● **PROMPT**:
Please copy out the lines in the entries that contain "none".
###
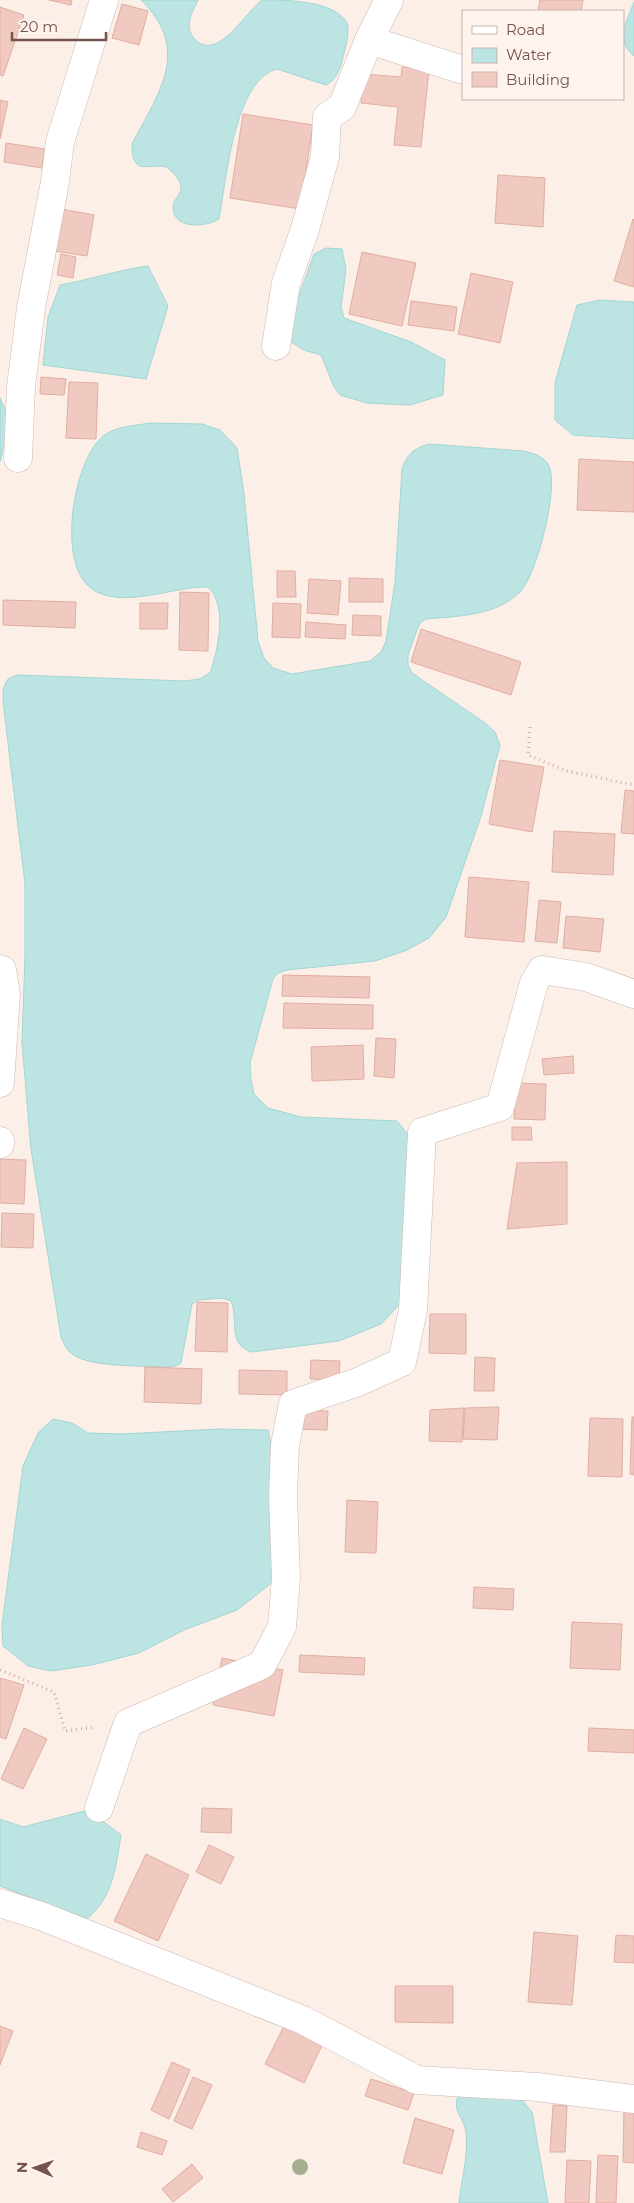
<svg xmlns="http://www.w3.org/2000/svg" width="634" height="2203" viewBox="0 0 634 2203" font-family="Montserrat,sans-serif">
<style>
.water{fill:#bce4e2;stroke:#a3d6d3}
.building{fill:#f0c9c0;stroke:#e2ada1}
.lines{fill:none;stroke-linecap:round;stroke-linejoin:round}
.minor-casing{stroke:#cfb8b0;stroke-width:29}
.path{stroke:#d5aca3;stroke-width:3;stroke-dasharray:1 4;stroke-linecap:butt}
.minor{stroke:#fff;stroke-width:28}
.tree{fill:#a5ae8d}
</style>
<rect width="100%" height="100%" fill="#fbefe7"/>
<!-- water -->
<g class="water">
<path d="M141,0H198C193,10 184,26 193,37C216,66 245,12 262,0C286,0 334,0 347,23C350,31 346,45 344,53C341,66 338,79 326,85L277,69C234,80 226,182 219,219C207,227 174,230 173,208C172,200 182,195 181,186C180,179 172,172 167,167C147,163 132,177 132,144C159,92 192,50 141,0Z"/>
<path d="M634,2V56C615,41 627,21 634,2Z"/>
<polygon points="326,248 342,249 346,269 341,307 344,318 411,342 445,360 443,395 410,405 367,403 340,395 334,387 321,355 304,350 288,340 295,306 314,254"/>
<path d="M148,266L168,306L146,379L43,365L48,317L60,285C89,280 118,270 148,266Z"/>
<polygon points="600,300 634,302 634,439 573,435 555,420 555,383 577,305"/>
<polygon points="0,398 10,420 0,462"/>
<path d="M150,423L202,424L220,430L237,448L244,494L258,641L264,658L273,668L292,674L370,661L381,652L386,641L395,582L402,469C408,453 413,449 429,444L523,451C533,453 544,456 549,466C559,487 537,575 520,592C496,616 458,616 426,619L421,622L417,630L408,655V665L412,673L485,723L495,732L500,745L481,816L446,917L429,938L407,950L375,961L287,970L278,973L273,979L250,1063L251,1080L254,1094L268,1108L301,1117L397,1121L408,1135L401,1303L381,1324L339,1341L252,1352C227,1345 239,1320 231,1301L222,1298L198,1300L192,1304L181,1363L176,1366L166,1367C144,1365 82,1369 68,1350C65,1347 63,1341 61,1337L31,1149L22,1043L25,955V884L3,702V689L8,679L17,675L185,681L199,679L210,673C218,650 228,606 208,587C174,586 122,610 92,589C56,565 73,461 103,436C116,426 134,426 150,423Z"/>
<polygon points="53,1419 72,1423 88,1433 122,1434 219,1429 268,1430 275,1464 273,1582 237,1610 184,1630 139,1653 92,1665 51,1671 28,1666 3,1646 2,1625 23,1466 38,1433"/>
<path d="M88,1810L121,1835C116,1867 113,1897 87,1919L0,1886V1819L23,1827Z"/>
<path d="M460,2092L521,2099L532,2112L548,2203H459C461,2181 469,2154 466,2132C463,2114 450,2111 460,2092Z"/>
</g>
<!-- building -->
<g class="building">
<polygon points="49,0 72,0 71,5"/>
<polygon points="540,0 583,0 581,11 538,11"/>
<polygon points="122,4 148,11 139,45 112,38"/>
<polygon points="0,7 24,15 3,76 0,75"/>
<polygon points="402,67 429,70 421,147 394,145 398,107 361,103 363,74 401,77"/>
<polygon points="0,100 8,102 0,139"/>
<polygon points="243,114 313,125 300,209 230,198"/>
<polygon points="6,143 45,149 42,168 4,162"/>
<polygon points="498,175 545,178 543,227 495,223"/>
<polygon points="61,209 94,215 87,256 54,251"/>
<polygon points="633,219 634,220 634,287 614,281"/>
<polygon points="362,252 416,263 402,326 349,314"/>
<polygon points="61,254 76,257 73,278 57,275"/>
<polygon points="471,273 513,282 500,343 458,334"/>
<polygon points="411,301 457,307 454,331 408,325"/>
<polygon points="41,377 66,379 64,395 40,394"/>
<polygon points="69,382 98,383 96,439 66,438"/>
<polygon points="579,459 634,462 634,512 577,510"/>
<polygon points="277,571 295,571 296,597 277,597"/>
<polygon points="349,578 383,579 383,602 349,602"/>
<polygon points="309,579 341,581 338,615 307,613"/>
<polygon points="180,592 209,593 208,651 179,650"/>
<polygon points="3,600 76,602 75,628 3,625"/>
<polygon points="140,603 168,603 167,629 140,629"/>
<polygon points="273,603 301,604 300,638 272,637"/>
<polygon points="353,615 381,616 381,636 352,635"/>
<polygon points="306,622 346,625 345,639 305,637"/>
<polygon points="421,629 521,662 511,695 411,662"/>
<polygon points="500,760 544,767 532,832 489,824"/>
<polygon points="625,790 634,791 634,834 621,833"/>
<polygon points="554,831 615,834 613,875 552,872"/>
<polygon points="469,877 529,882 524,942 465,937"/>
<polygon points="539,900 561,902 557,943 535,941"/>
<polygon points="566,916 604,919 600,952 563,948"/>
<polygon points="283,975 370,977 369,998 282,996"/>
<polygon points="284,1003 373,1005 373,1029 283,1028"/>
<polygon points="376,1038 396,1039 394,1078 374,1076"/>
<polygon points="363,1045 364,1079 312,1081 311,1047"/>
<polygon points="573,1056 574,1073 544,1075 542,1059"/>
<polygon points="516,1083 546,1084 545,1120 514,1119"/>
<polygon points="512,1127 531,1127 532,1140 512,1140"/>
<polygon points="0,1159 26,1160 24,1204 0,1203"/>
<polygon points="567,1162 567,1224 507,1229 517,1163"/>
<polygon points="2,1213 34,1214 33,1248 1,1247"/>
<polygon points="197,1302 228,1303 227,1352 195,1351"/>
<polygon points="430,1314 466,1314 466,1354 429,1353"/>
<polygon points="475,1357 495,1358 494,1391 474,1391"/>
<polygon points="311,1360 340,1361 339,1380 310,1379"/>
<polygon points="145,1367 202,1369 201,1404 144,1402"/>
<polygon points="239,1370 287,1371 287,1395 239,1394"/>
<polygon points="499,1407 497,1440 463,1439 465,1408"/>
<polygon points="464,1408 462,1442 429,1441 430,1410"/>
<polygon points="296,1410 328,1411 327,1430 295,1429"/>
<polygon points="632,1417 634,1417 634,1475 630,1474"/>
<polygon points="590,1418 623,1419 622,1477 588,1476"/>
<polygon points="347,1500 378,1502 376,1553 345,1552"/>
<polygon points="474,1587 514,1589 513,1610 473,1608"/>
<polygon points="572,1622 622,1624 620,1670 570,1668"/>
<polygon points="300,1655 365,1658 364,1675 299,1672"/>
<polygon points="222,1658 283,1670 274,1716 213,1705"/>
<polygon points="0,1678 24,1685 6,1739 0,1737"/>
<polygon points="24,1728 47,1739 23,1789 1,1779"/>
<polygon points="589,1728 634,1730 634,1753 588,1751"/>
<polygon points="202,1808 232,1809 231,1833 201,1832"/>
<polygon points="209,1845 234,1857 221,1884 196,1872"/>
<polygon points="146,1854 189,1875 158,1941 114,1921"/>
<polygon points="534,1932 578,1936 572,2005 528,2002"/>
<polygon points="616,1935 634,1936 634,1963 614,1962"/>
<polygon points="395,1986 453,1986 453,2023 395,2022"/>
<polygon points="287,2020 325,2039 304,2083 265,2064"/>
<polygon points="0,2026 13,2031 0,2065"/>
<polygon points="172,2062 190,2070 169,2119 151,2110"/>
<polygon points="193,2077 212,2085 192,2129 174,2121"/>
<polygon points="371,2079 414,2093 408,2110 365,2096"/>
<polygon points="553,2105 567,2106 565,2152 550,2152"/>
<polygon points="624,2107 634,2107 634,2163 623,2162"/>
<polygon points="415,2118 454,2130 442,2174 403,2163"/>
<polygon points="141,2132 167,2141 162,2155 137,2147"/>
<polygon points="598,2155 618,2156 616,2203 596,2203"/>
<polygon points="567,2160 591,2161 589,2203 565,2203"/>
<polygon points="192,2164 203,2178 173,2202 162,2189"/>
</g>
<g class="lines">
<!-- minor casing -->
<g class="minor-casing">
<g id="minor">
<polyline points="369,40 463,70"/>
<polyline points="276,346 286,283 305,229 325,157 327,117 342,107 369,40 389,0"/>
<polyline points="18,458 21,386 31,308 55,182 60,142 104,0"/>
<polyline points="0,969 2,970 6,994 0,1083"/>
<polyline points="0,1141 0,1144"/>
<polyline points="99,1808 128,1723 262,1665 282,1627 286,1578 283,1496 285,1445 293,1404 358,1382 402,1362 413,1310 422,1132 500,1107 534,983 542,970 586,977 634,994"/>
<polyline points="0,1903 41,1916 303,2020 417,2080 537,2087 634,2099"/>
</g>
</g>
<!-- path -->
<g class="path">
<polyline points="530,727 528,755 567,771 634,785"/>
<polyline points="0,1670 54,1692 65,1731 95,1727"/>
</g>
<!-- minor -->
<use href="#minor" class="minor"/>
</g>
<!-- trees -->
<circle class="tree" cx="300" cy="2167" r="8"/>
<!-- legend -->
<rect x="462" y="10" width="162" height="90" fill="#fef4ed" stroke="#c7b4ad"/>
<rect x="472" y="26" width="25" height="8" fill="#ffffff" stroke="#c7b4ad"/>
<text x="506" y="35" font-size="15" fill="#74534c">Road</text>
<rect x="472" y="48" width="25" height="15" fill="#bce4e2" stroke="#c7b4ad"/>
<text x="506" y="60" font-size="15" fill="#74534c">Water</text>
<rect x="472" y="72" width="25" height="15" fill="#f0c9c0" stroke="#c7b4ad"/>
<text x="506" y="85" font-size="15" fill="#74534c">Building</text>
<!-- north arrow -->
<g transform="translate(35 2168) rotate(272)" stroke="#fef4ed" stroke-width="4" paint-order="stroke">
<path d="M0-4L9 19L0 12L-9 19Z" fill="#74534c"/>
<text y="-8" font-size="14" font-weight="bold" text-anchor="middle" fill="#74534c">N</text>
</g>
<!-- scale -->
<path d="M12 32v8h94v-8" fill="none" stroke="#74534c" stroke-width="2.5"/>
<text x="20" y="32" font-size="15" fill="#74534c" stroke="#fef4ed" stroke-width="4" paint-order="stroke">20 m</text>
</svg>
###
● **RESPONSE TO THIS EXERCISE**:
.lines{fill:none;stroke-linecap:round;stroke-linejoin:round}
<path d="M12 32v8h94v-8" fill="none" stroke="#74534c" stroke-width="2.5"/>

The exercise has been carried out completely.